(Record extracts)
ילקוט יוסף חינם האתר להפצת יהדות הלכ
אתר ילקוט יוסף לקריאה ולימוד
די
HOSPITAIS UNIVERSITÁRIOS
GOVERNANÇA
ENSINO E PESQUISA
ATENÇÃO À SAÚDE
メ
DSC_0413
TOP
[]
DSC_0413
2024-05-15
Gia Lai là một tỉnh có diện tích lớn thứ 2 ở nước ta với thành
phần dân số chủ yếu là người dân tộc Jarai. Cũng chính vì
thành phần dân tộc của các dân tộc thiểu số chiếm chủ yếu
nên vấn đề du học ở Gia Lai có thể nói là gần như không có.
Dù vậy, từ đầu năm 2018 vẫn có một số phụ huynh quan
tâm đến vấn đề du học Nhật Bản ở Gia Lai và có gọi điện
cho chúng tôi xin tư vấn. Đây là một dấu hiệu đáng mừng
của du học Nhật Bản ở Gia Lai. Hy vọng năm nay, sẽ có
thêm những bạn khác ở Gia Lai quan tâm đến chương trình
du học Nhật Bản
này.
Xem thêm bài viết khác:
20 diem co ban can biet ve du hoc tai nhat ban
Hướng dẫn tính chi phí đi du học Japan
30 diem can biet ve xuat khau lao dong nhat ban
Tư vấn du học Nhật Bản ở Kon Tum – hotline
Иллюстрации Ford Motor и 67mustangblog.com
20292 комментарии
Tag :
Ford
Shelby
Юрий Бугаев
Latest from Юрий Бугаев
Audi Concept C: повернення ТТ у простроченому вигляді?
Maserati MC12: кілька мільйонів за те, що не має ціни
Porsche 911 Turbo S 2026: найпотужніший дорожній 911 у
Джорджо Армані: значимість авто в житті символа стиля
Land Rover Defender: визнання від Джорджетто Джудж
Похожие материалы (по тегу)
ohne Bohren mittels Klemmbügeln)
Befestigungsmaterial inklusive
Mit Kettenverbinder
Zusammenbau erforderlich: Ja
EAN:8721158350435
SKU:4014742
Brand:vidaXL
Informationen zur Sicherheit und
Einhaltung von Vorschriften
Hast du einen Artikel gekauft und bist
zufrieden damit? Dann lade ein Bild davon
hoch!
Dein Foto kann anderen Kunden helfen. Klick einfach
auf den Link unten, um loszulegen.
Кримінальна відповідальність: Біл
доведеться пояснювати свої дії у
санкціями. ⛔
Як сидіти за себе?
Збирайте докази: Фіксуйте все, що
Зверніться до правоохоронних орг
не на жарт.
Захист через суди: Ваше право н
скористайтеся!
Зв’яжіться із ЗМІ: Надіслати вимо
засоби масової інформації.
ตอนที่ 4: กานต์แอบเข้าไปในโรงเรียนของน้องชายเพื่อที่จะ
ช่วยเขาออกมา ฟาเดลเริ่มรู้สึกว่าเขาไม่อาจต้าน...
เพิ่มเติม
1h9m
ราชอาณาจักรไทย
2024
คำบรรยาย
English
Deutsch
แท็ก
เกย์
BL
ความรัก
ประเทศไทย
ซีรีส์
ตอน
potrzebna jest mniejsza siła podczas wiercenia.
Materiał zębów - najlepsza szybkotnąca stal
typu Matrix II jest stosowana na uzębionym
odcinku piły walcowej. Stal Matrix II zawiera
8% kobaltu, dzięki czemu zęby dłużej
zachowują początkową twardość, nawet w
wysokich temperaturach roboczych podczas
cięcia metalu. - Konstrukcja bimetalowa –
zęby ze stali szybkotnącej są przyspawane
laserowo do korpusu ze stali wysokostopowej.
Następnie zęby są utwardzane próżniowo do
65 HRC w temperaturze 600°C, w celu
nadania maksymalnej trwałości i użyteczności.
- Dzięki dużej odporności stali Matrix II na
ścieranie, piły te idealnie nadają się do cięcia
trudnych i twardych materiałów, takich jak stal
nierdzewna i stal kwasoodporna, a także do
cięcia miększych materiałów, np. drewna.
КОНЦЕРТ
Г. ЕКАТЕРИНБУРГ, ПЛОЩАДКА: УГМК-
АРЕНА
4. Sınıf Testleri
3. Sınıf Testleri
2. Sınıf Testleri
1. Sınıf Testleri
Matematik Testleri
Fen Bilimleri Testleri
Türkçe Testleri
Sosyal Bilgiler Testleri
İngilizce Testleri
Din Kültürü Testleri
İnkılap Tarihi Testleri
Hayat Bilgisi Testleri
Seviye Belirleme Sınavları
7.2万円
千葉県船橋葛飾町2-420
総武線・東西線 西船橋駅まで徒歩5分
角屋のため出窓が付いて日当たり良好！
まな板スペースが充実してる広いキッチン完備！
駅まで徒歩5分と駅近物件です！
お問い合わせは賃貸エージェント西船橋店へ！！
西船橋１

(Your assignment) Put each of the lines above into a JSON list of strings, one string per line, and leave out any blank lines.

(Output of the exercise)
[
  "ילקוט יוסף חינם האתר להפצת יהדות הלכ",
  "אתר ילקוט יוסף לקריאה ולימוד",
  "די",
  "HOSPITAIS UNIVERSITÁRIOS",
  "GOVERNANÇA",
  "ENSINO E PESQUISA",
  "ATENÇÃO À SAÚDE",
  "メ",
  "DSC_0413",
  "TOP",
  "[]",
  "DSC_0413",
  "2024-05-15",
  "Gia Lai là một tỉnh có diện tích lớn thứ 2 ở nước ta với thành",
  "phần dân số chủ yếu là người dân tộc Jarai. Cũng chính vì",
  "thành phần dân tộc của các dân tộc thiểu số chiếm chủ yếu",
  "nên vấn đề du học ở Gia Lai có thể nói là gần như không có.",
  "Dù vậy, từ đầu năm 2018 vẫn có một số phụ huynh quan",
  "tâm đến vấn đề du học Nhật Bản ở Gia Lai và có gọi điện",
  "cho chúng tôi xin tư vấn. Đây là một dấu hiệu đáng mừng",
  "của du học Nhật Bản ở Gia Lai. Hy vọng năm nay, sẽ có",
  "thêm những bạn khác ở Gia Lai quan tâm đến chương trình",
  "du học Nhật Bản",
  "này.",
  "Xem thêm bài viết khác:",
  "20 diem co ban can biet ve du hoc tai nhat ban",
  "Hướng dẫn tính chi phí đi du học Japan",
  "30 diem can biet ve xuat khau lao dong nhat ban",
  "Tư vấn du học Nhật Bản ở Kon Tum – hotline",
  "Иллюстрации Ford Motor и 67mustangblog.com",
  "20292 комментарии",
  "Tag :",
  "Ford",
  "Shelby",
  "Юрий Бугаев",
  "Latest from Юрий Бугаев",
  "Audi Concept C: повернення ТТ у простроченому вигляді?",
  "Maserati MC12: кілька мільйонів за те, що не має ціни",
  "Porsche 911 Turbo S 2026: найпотужніший дорожній 911 у",
  "Джорджо Армані: значимість авто в житті символа стиля",
  "Land Rover Defender: визнання від Джорджетто Джудж",
  "Похожие материалы (по тегу)",
  "ohne Bohren mittels Klemmbügeln)",
  "Befestigungsmaterial inklusive",
  "Mit Kettenverbinder",
  "Zusammenbau erforderlich: Ja",
  "EAN:8721158350435",
  "SKU:4014742",
  "Brand:vidaXL",
  "Informationen zur Sicherheit und",
  "Einhaltung von Vorschriften",
  "Hast du einen Artikel gekauft und bist",
  "zufrieden damit? Dann lade ein Bild davon",
  "hoch!",
  "Dein Foto kann anderen Kunden helfen. Klick einfach",
  "auf den Link unten, um loszulegen.",
  "Кримінальна відповідальність: Біл",
  "доведеться пояснювати свої дії у",
  "санкціями. ⛔",
  "Як сидіти за себе?",
  "Збирайте докази: Фіксуйте все, що",
  "Зверніться до правоохоронних орг",
  "не на жарт.",
  "Захист через суди: Ваше право н",
  "скористайтеся!",
  "Зв’яжіться із ЗМІ: Надіслати вимо",
  "засоби масової інформації.",
  "ตอนที่ 4: กานต์แอบเข้าไปในโรงเรียนของน้องชายเพื่อที่จะ",
  "ช่วยเขาออกมา ฟาเดลเริ่มรู้สึกว่าเขาไม่อาจต้าน...",
  "เพิ่มเติม",
  "1h9m",
  "ราชอาณาจักรไทย",
  "2024",
  "คำบรรยาย",
  "English",
  "Deutsch",
  "แท็ก",
  "เกย์",
  "BL",
  "ความรัก",
  "ประเทศไทย",
  "ซีรีส์",
  "ตอน",
  "potrzebna jest mniejsza siła podczas wiercenia.",
  "Materiał zębów - najlepsza szybkotnąca stal",
  "typu Matrix II jest stosowana na uzębionym",
  "odcinku piły walcowej. Stal Matrix II zawiera",
  "8% kobaltu, dzięki czemu zęby dłużej",
  "zachowują początkową twardość, nawet w",
  "wysokich temperaturach roboczych podczas",
  "cięcia metalu. - Konstrukcja bimetalowa –",
  "zęby ze stali szybkotnącej są przyspawane",
  "laserowo do korpusu ze stali wysokostopowej.",
  "Następnie zęby są utwardzane próżniowo do",
  "65 HRC w temperaturze 600°C, w celu",
  "nadania maksymalnej trwałości i użyteczności.",
  "- Dzięki dużej odporności stali Matrix II na",
  "ścieranie, piły te idealnie nadają się do cięcia",
  "trudnych i twardych materiałów, takich jak stal",
  "nierdzewna i stal kwasoodporna, a także do",
  "cięcia miększych materiałów, np. drewna.",
  "КОНЦЕРТ",
  "Г. ЕКАТЕРИНБУРГ, ПЛОЩАДКА: УГМК-",
  "АРЕНА",
  "4. Sınıf Testleri",
  "3. Sınıf Testleri",
  "2. Sınıf Testleri",
  "1. Sınıf Testleri",
  "Matematik Testleri",
  "Fen Bilimleri Testleri",
  "Türkçe Testleri",
  "Sosyal Bilgiler Testleri",
  "İngilizce Testleri",
  "Din Kültürü Testleri",
  "İnkılap Tarihi Testleri",
  "Hayat Bilgisi Testleri",
  "Seviye Belirleme Sınavları",
  "7.2万円",
  "千葉県船橋葛飾町2-420",
  "総武線・東西線 西船橋駅まで徒歩5分",
  "角屋のため出窓が付いて日当たり良好！",
  "まな板スペースが充実してる広いキッチン完備！",
  "駅まで徒歩5分と駅近物件です！",
  "お問い合わせは賃貸エージェント西船橋店へ！！",
  "西船橋１"
]